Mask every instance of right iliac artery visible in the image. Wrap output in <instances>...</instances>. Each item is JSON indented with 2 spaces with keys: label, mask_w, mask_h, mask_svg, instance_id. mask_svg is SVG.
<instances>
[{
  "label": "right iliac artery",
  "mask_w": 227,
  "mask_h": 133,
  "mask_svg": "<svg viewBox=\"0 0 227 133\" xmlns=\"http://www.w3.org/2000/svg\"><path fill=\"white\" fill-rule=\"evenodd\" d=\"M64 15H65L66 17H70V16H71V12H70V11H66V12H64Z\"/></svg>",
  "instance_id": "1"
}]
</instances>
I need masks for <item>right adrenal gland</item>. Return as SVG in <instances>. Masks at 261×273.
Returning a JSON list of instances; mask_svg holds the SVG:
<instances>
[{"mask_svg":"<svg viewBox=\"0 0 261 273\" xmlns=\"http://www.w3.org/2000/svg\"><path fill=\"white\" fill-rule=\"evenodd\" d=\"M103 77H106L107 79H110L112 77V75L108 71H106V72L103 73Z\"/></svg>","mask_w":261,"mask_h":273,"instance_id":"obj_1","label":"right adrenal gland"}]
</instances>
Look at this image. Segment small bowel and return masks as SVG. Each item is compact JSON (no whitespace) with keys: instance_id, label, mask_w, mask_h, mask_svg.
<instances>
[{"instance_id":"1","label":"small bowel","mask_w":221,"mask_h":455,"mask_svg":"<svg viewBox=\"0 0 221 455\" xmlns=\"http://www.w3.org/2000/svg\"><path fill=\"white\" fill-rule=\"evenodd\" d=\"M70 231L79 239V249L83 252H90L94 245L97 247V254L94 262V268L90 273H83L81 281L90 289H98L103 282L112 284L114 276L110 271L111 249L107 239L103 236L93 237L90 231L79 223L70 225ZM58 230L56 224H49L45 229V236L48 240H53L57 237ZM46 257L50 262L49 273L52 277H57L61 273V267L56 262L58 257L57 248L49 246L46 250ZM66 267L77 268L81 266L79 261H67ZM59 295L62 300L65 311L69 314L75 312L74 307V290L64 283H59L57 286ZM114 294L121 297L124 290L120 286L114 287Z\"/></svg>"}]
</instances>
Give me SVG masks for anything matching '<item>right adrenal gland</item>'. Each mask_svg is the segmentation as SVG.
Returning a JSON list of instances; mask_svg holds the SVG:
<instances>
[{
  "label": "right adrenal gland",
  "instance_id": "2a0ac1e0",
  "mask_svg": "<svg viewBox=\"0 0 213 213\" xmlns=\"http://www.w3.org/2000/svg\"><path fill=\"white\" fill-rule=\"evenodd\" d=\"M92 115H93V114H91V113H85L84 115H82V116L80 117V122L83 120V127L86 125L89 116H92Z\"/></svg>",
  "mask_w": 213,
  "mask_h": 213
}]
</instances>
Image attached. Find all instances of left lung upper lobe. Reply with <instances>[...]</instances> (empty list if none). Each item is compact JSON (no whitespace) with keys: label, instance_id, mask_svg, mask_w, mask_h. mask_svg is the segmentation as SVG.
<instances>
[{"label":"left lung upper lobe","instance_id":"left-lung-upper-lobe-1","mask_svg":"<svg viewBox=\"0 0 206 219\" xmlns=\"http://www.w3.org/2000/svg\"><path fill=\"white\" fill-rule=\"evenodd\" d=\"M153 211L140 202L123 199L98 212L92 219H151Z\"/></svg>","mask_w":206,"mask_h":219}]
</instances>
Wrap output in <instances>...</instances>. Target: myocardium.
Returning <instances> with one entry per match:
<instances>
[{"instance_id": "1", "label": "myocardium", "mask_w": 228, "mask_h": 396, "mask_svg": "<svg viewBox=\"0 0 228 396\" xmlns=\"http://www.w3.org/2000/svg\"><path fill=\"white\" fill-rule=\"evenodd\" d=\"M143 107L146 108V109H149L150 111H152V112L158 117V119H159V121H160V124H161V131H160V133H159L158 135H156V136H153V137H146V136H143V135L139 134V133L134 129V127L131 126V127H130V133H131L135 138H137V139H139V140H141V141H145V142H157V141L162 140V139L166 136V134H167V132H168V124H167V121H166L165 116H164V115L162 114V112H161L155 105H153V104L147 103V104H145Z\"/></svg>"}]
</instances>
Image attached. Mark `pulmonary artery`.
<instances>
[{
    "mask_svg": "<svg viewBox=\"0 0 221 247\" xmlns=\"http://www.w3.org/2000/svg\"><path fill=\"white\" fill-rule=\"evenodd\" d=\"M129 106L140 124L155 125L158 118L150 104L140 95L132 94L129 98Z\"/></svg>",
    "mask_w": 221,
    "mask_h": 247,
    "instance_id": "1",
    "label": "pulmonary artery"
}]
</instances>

__REQUIRED TASK__: Repeat every line of the listing above word for word.

__REPLY__:
Mask every instance of right iliac artery visible in the image. Wrap output in <instances>...</instances>. Each item is JSON indented with 2 spaces with keys: label, mask_w, mask_h, mask_svg, instance_id. mask_svg is SVG.
<instances>
[{
  "label": "right iliac artery",
  "mask_w": 227,
  "mask_h": 133,
  "mask_svg": "<svg viewBox=\"0 0 227 133\" xmlns=\"http://www.w3.org/2000/svg\"><path fill=\"white\" fill-rule=\"evenodd\" d=\"M64 15H65L66 17H70V16H71V12H70V11H66V12H64Z\"/></svg>",
  "instance_id": "1"
}]
</instances>
I need masks for <item>right adrenal gland</item>. Return as SVG in <instances>. Masks at 261×273.
Returning a JSON list of instances; mask_svg holds the SVG:
<instances>
[{"mask_svg":"<svg viewBox=\"0 0 261 273\" xmlns=\"http://www.w3.org/2000/svg\"><path fill=\"white\" fill-rule=\"evenodd\" d=\"M103 77H106L107 79H110L112 77V75L108 71H106V72L103 73Z\"/></svg>","mask_w":261,"mask_h":273,"instance_id":"obj_1","label":"right adrenal gland"}]
</instances>
Look at this image. Segment small bowel and return masks as SVG. Each item is compact JSON (no whitespace) with keys: instance_id, label, mask_w, mask_h, mask_svg.
<instances>
[{"instance_id":"1","label":"small bowel","mask_w":221,"mask_h":455,"mask_svg":"<svg viewBox=\"0 0 221 455\" xmlns=\"http://www.w3.org/2000/svg\"><path fill=\"white\" fill-rule=\"evenodd\" d=\"M70 231L79 239V249L83 252H90L94 245L97 247V254L94 262V268L90 273H83L81 281L90 289H98L103 282L112 284L114 276L110 271L111 249L107 239L103 236L93 237L90 231L79 223L70 225ZM58 230L56 224H49L45 229V236L48 240H53L57 237ZM46 257L50 262L49 273L52 277H57L61 273V267L56 262L58 257L57 248L49 246L46 250ZM66 267L77 268L81 266L79 261H67ZM59 295L62 300L65 311L69 314L75 312L74 307V290L64 283H59L57 286ZM114 294L121 297L124 290L120 286L114 287Z\"/></svg>"}]
</instances>
Give me SVG masks for anything matching '<item>right adrenal gland</item>'. Each mask_svg is the segmentation as SVG.
Returning a JSON list of instances; mask_svg holds the SVG:
<instances>
[{
  "label": "right adrenal gland",
  "instance_id": "2a0ac1e0",
  "mask_svg": "<svg viewBox=\"0 0 213 213\" xmlns=\"http://www.w3.org/2000/svg\"><path fill=\"white\" fill-rule=\"evenodd\" d=\"M92 115H93V114H91V113H85L84 115H82V116L80 117V122L83 120V127L86 125L89 116H92Z\"/></svg>",
  "mask_w": 213,
  "mask_h": 213
}]
</instances>
Image attached. Find all instances of left lung upper lobe. Reply with <instances>[...]</instances> (empty list if none). Each item is compact JSON (no whitespace) with keys: label, instance_id, mask_svg, mask_w, mask_h. mask_svg is the segmentation as SVG.
<instances>
[{"label":"left lung upper lobe","instance_id":"left-lung-upper-lobe-1","mask_svg":"<svg viewBox=\"0 0 206 219\" xmlns=\"http://www.w3.org/2000/svg\"><path fill=\"white\" fill-rule=\"evenodd\" d=\"M153 211L140 202L123 199L98 212L92 219H151Z\"/></svg>","mask_w":206,"mask_h":219}]
</instances>
Wrap output in <instances>...</instances>. Target: myocardium.
Returning <instances> with one entry per match:
<instances>
[{"instance_id": "1", "label": "myocardium", "mask_w": 228, "mask_h": 396, "mask_svg": "<svg viewBox=\"0 0 228 396\" xmlns=\"http://www.w3.org/2000/svg\"><path fill=\"white\" fill-rule=\"evenodd\" d=\"M143 107L146 108V109H149L150 111H152V112L158 117V119H159V121H160V124H161V131H160V133H159L158 135H156V136H153V137H146V136H143V135L139 134V133L134 129V127L131 126V127H130V133H131L135 138H137V139H139V140H141V141H145V142H157V141L162 140V139L166 136V134H167V132H168V124H167V121H166L165 116H164V115L162 114V112H161L155 105H153V104L147 103V104H145Z\"/></svg>"}]
</instances>
Image attached. Mark `pulmonary artery`.
<instances>
[{
    "mask_svg": "<svg viewBox=\"0 0 221 247\" xmlns=\"http://www.w3.org/2000/svg\"><path fill=\"white\" fill-rule=\"evenodd\" d=\"M129 106L140 124L155 125L158 118L150 104L140 95L132 94L129 98Z\"/></svg>",
    "mask_w": 221,
    "mask_h": 247,
    "instance_id": "1",
    "label": "pulmonary artery"
}]
</instances>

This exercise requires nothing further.